User types in Pixel's agent sidebar: "Remove the background from this layer"

1. Agent receives natural language input
2. LLM decides to call tool: layer.remove-bg({ layerId: 'layer-3' })
3. Permission engine checks: confirm=true -> prompts user for approval
4. User approves -> tool executes:
     a. Calls xeno-lib's RMBG model (Rust, ONNX, GPU-accelerated)
     b. Receives alpha mask
     c. Applies mask to layer in Pixel's rendering engine
5. Audit logger records: who=user, what=layer.remove-bg, when=timestamp, result=success
6. Agent responds: "Done. Background removed from Layer 3."

The Tool Registry Pattern

Apps extend the SDK by registering their operations as tools. The SDK provides 6 built-in tools for file operations (Read, Write, Edit, Glob, Grep, Bash). Apps add domain-specific tools:

| App | Example tools | |-----|---------------| | Pixel | brush.draw, layer.remove-bg, selection.expand, filter.blur, file.export | | Motion | timeline.cut, clip.speed, transition.add, keyframe.set, render.export | | Sound | track.eq, region.normalize, master.lufs, effect.reverb, bounce.export | | Hub | workspace.create, app.launch, agent.dispatch |

Each tool declares: description (for the LLM), execute (the implementation), confirm (whether to ask the user), and destructive (whether it's irreversible).

Cross-App Orchestration

One agent request can trigger coordinated work across multiple apps. The Hub acts as an orchestrator, dispatching tasks to per-app agents via a mailbox system.

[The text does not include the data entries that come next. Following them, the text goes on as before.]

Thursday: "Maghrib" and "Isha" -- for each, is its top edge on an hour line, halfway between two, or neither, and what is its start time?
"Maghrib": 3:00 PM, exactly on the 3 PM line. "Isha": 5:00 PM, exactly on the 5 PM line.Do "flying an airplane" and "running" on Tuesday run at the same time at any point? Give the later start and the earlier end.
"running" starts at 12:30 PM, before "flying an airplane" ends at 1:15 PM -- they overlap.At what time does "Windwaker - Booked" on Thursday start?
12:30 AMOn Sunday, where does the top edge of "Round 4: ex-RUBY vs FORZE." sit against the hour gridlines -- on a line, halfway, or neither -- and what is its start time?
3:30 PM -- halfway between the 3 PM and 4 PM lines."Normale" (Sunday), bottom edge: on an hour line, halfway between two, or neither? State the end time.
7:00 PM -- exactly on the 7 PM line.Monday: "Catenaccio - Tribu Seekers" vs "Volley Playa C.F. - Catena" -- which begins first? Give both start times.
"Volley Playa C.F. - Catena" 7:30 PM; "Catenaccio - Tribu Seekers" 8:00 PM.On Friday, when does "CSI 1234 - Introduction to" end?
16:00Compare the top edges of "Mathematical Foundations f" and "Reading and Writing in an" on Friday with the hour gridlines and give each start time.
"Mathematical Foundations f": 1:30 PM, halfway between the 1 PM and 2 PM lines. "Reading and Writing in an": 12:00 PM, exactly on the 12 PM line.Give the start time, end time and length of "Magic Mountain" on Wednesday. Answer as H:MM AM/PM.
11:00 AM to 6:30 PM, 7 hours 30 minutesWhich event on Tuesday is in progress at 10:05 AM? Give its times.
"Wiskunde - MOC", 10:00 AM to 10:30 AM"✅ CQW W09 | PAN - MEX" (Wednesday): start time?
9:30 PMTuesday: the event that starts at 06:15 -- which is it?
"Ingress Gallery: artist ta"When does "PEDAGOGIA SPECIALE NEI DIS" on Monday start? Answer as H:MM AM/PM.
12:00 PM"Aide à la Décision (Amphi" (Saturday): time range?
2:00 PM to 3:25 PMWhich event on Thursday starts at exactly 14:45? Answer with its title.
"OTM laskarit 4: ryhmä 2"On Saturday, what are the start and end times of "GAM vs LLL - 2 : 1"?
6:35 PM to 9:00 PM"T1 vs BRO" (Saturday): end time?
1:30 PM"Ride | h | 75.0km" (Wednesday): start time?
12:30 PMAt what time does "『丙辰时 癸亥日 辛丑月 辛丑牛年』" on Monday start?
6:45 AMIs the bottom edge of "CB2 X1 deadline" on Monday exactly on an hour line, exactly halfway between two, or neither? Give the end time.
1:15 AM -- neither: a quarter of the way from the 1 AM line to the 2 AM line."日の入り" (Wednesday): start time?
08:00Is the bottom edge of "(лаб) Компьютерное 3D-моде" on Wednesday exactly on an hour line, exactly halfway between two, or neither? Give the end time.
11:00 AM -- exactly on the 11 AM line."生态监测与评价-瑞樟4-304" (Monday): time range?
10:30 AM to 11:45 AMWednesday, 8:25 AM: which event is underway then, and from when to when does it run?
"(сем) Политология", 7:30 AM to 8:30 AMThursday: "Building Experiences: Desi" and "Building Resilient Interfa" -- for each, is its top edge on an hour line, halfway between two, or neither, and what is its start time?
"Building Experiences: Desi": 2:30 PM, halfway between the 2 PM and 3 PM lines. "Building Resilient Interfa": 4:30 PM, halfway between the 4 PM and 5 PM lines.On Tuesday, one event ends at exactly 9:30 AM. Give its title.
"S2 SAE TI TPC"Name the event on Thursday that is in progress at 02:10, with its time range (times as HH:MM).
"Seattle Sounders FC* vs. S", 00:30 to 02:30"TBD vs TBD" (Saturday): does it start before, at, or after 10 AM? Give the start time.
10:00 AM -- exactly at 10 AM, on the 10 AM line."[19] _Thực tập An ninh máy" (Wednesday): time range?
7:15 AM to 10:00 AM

User: "Create a product video from these photos with background music"

xeno-hub (orchestrator)
    |-- mailbox.send('pixel-agent', { task: 'export hero images as PNGs' })
    |-- mailbox.send('motion-agent', { task: 'create timeline from exported images' })
    |-- mailbox.send('sound-agent', { task: 'add background track, master to -14 LUFS' })

Each agent receives via:
    mailbox.onMessage((msg) => agent.execute(msg.task))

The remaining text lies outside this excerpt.